• TRECHO DO DOCUMENTO:
---------------
No Ano Internacional do Voluntariado, a presidente do comitê brasileiro da campanha lançada pela ONU (Organização das Nações Unidas) tem uma meta ousada: dobrar o número de pessoas que se engajam no país em trabalhos em prol da comunidade. "Queremos chegar ao final do ano com 40 milhões de voluntários", diz a psicóloga Milú Villela.
Desde que assumiu a presidência do comitê, ela tem transitado com facilidade pelos gabinetes do presidente da República, de governadores, de prefeitos e de empresários. Amanhã, por exemplo, fará uma palestra na Fiesp (Federação das Indústrias do Estado de São Paulo) sobre o assunto.
Em entrevista à Folha, ela afirma que o movimento é "totalmente apolítico" e inspirado no que acontece nos EUA. A campanha tem procurado conseguir mais voluntários por meio de feiras e da divulgação de maneiras para as pessoas se engajarem.
Milú, que é presidente do MAM (Museu de Arte Moderna de São Paulo), conta que uma das próximas iniciativas será lançar um concurso, junto com os Correios, para estimular as pessoas a escreverem sobre suas experiências como voluntários. Leia os principais trechos da entrevista:

Folha - Qual a meta para o final da campanha do Ano Internacional do Voluntariado?
Milú Villela -
Se conseguíssemos dobrar o número de voluntários no Brasil, seria o ideal. Há uma pesquisa, da antropóloga Leilah Landim, que mostra que cerca de 20 milhões de brasileiros doam alguma parte do seu tempo para ajudar. Queremos chegar a 40 milhões.

Folha - A campanha está sendo bem aceita pela população?
Milú -
Sim. Eu acredito que o tema voluntariado entrou em moda, e o brasileiro tem muito essas coisas de modismo. O que importa, no entanto, é que mais gente se engaje na questão do voluntariado. A gente conseguiu, por exemplo, com o autor da última novela das oito (Manoel Carlos, autor de "Laços de Família"), que ele incluísse o tema nos últimos vinte capítulos. Essa iniciativa teve grande retorno. Nós precisamos dos autores de novela para que eles coloquem de alguma forma isso em pauta.
---------------
• INFORMAÇÕES FORNECIDAS:

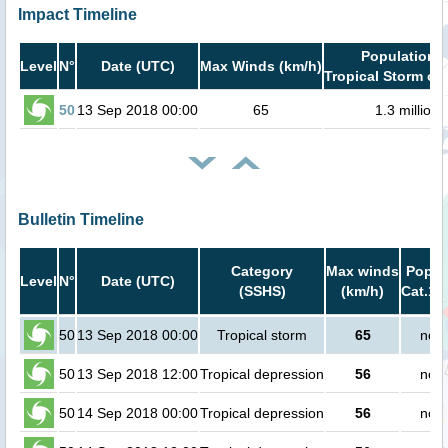
Impact Timeline
Population i
Level
N°
Date (UTC)
Max Winds (km/h)
Tropical Storm or 
50
13 Sep 2018 00:00
65
1.3 million
Bulletin Timeline
Category
Max winds
Popula
Level
N°
Date (UTC)
(SSHS)
(km/h)
Cat.1 
50
13 Sep 2018 00:00
Tropical storm
65
no p
50
13 Sep 2018 12:00
Tropical depression
56
no p
50
14 Sep 2018 00:00
Tropical depression
56
no p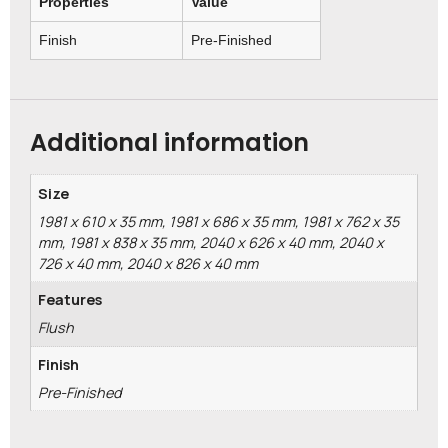
Properties
Value
Finish
Pre-Finished
Additional information
Size
1981 x 610 x 35 mm, 1981 x 686 x 35 mm, 1981 x 762 x 35
mm, 1981 x 838 x 35 mm, 2040 x 626 x 40 mm, 2040 x
726 x 40 mm, 2040 x 826 x 40 mm
Features
Flush
Finish
Pre-Finished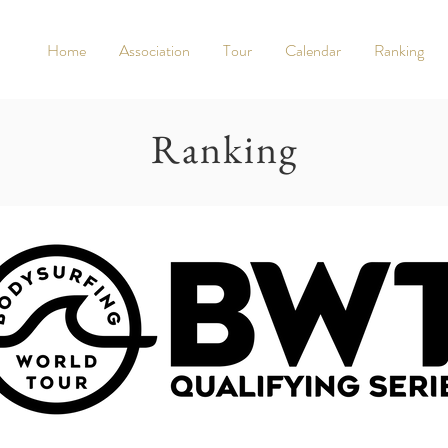
Home
Association
Tour
Calendar
Ranking
Ranking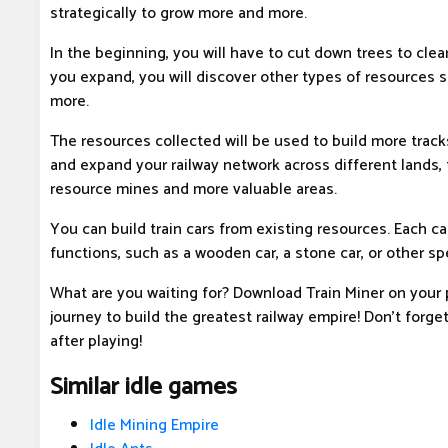
strategically to grow more and more.
In the beginning, you will have to cut down trees to clea
you expand, you will discover other types of resources s
more.
The resources collected will be used to build more track
and expand your railway network across different lands,
resource mines and more valuable areas.
You can build train cars from existing resources. Each ca
functions, such as a wooden car, a stone car, or other spe
What are you waiting for? Download Train Miner on your
journey to build the greatest railway empire! Don't forge
after playing!
Similar idle games
Idle Mining Empire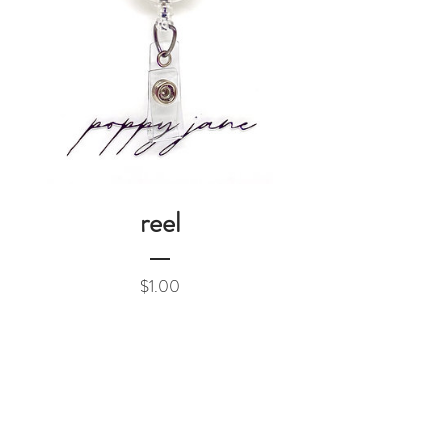
reel
Price
$1.00
Add to Cart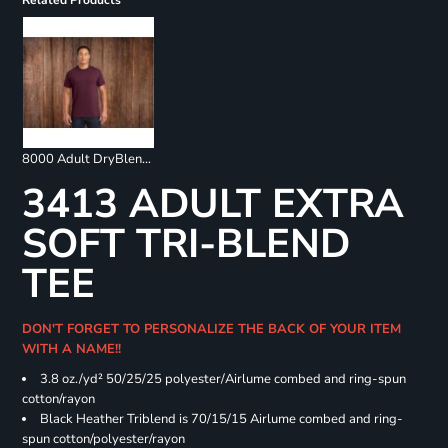
Related Products
8000 Adult DryBlend 50/50 T-Shirt
3413 ADULT EXTRA
SOFT TRI-BLEND
TEE
DON'T FORGET TO PERSONALIZE THE BACK OF YOUR ITEM
WITH A NAME!!
3.8 oz./yd² 50/25/25 polyester/Airlume combed and ring-spun
cotton/rayon
Black Heather Triblend is 70/15/15 Airlume combed and ring-
spun cotton/polyester/rayon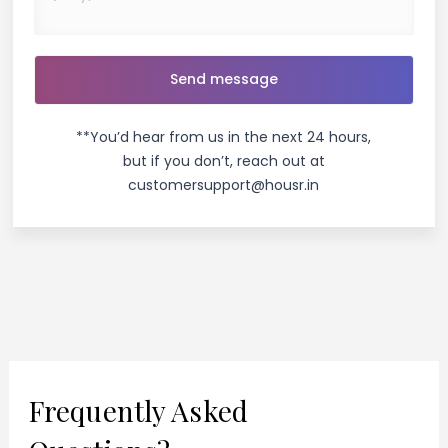
**You’d hear from us in the next 24 hours,
but if you don’t, reach out at
customersupport@housr.in
Frequently Asked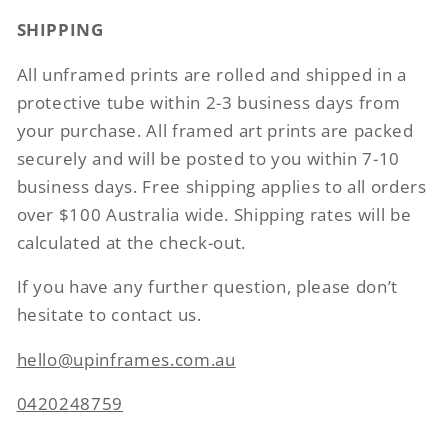
SHIPPING
All unframed prints are rolled and shipped in a
protective tube within 2-3 business days from
your purchase. All framed art prints are packed
securely and will be posted to you within 7-10
business days. Free shipping applies to all orders
over $100 Australia wide. Shipping rates will be
calculated at the check-out.
If you have any further question, please don’t
hesitate to contact us.
hello@upinframes.com.au
0420248759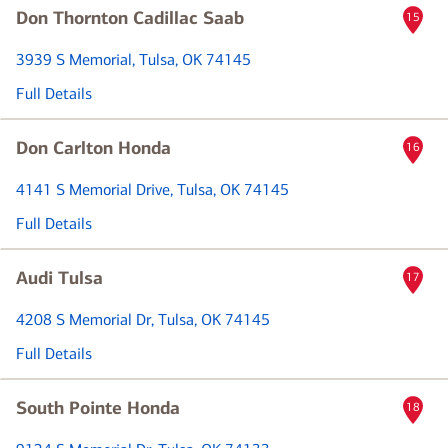
Don Thornton Cadillac Saab
15
3939 S Memorial
, Tulsa, OK 74145
Full Details
Don Carlton Honda
16
4141 S Memorial Drive
, Tulsa, OK 74145
Full Details
Audi Tulsa
17
4208 S Memorial Dr
, Tulsa, OK 74145
Full Details
South Pointe Honda
18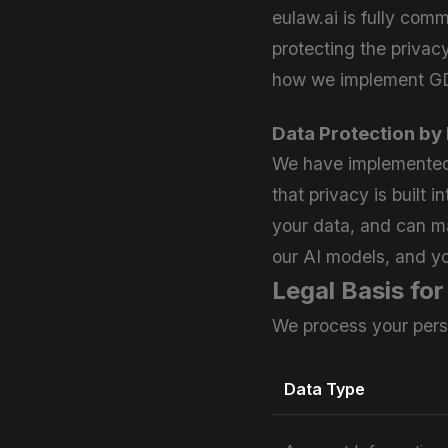
eulaw.ai is fully com
protecting the privac
how we implement GDP
Data Protection by
We have implemented 
that privacy is built 
your data, and can ma
our AI models, and yo
Legal Basis fo
We process your pers
Data Type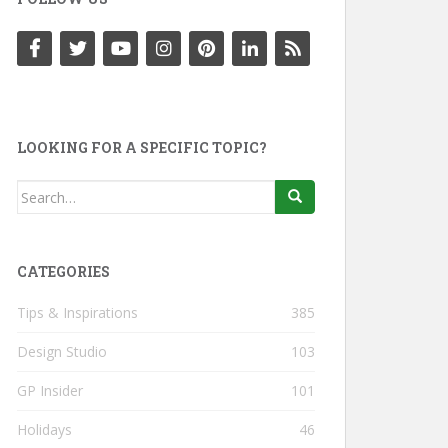
LOOKING FOR A SPECIFIC TOPIC?
Search
for:
CATEGORIES
Tips & Inspirations
385
Design Studio
103
GP Insider
101
Holidays
46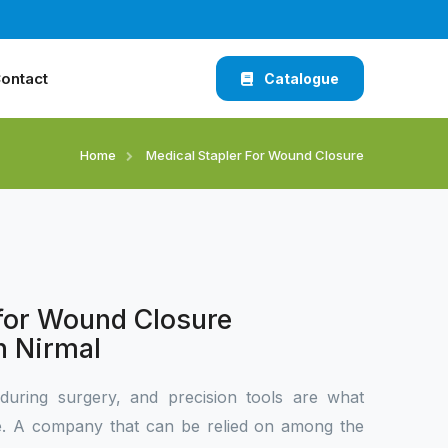
ontact
Catalogue
Home
Medical Stapler For Wound Closure
 for Wound Closure
n Nirmal
during surgery, and precision tools are what
ce. A company that can be relied on among the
---------------
• PROBLEMAS A RESOLVER:
a: Segundo o trecho sobre o voluntariado, quantos brasileiros doam alguma parte do seu tempo para ajudar, de acordo com a pesquisa citada?
b: Diga se cada afirmação está de acordo com o trecho sobre o voluntariado: (i) A campanha do Ano Internacional do Voluntariado foi lançada pela ONU. (ii) O concurso sobre experiências como voluntários será lançado junto com a Fiesp. (iii) O tema foi incluído nos últimos dez capítulos da novela.
c: Dê a continuação do trecho sobre o voluntariado a partir do ponto em que ele termina.

• RESPOSTAS POR TAREFA:
a: Cerca de 20 milhões de brasileiros.

b:
(i) Sim: "da campanha lançada pela ONU (Organização das Nações Unidas)".
(ii) Não: "lançar um concurso, junto com os Correios".
(iii) Não: "que ele incluísse o tema nos últimos vinte capítulos".

c:
Folha - Não é superficial as pessoas se engajarem por modismo?
Milú -
Quando falo que o brasileiro gosta de modismo não é no sentido pejorativo. Se as novelas mostram que ser voluntário é uma coisa legal, logo é uma maneira de você influenciar uma população inteira para fazer boas ações. As pessoas querem ouvir exemplos de "gente que faz". Há milhões de voluntários anônimos que fazem um trabalho maravilhoso por aí.

Folha - O poder público tem procurado vocês?
Milú -
Eu tive uma reunião, por exemplo, com o secretário do Bem-Estar Social do município de São Paulo (Evilásio Farias) e ele me perguntou o que poderíamos fazer conjuntamente. A maior preocupação dele é com moradores de rua, mas ele falou também da construção de creches e da oferta de cursos profissionalizantes. O secretário ficou também de me mostrar pequenos projetos onde esses voluntários poderiam ser aproveitados. Não há ONG que absorva o número imenso de voluntários que estão aparecendo para ajudar. Essas pessoas poderão fazer parte, por exemplo, de projetos em parques da cidade. Estamos elaborando um projeto piloto no parque do Ibirapuera.

Folha - Ao estimular o trabalho voluntário, a campanha não está tirando do poder público a sua responsabilidade?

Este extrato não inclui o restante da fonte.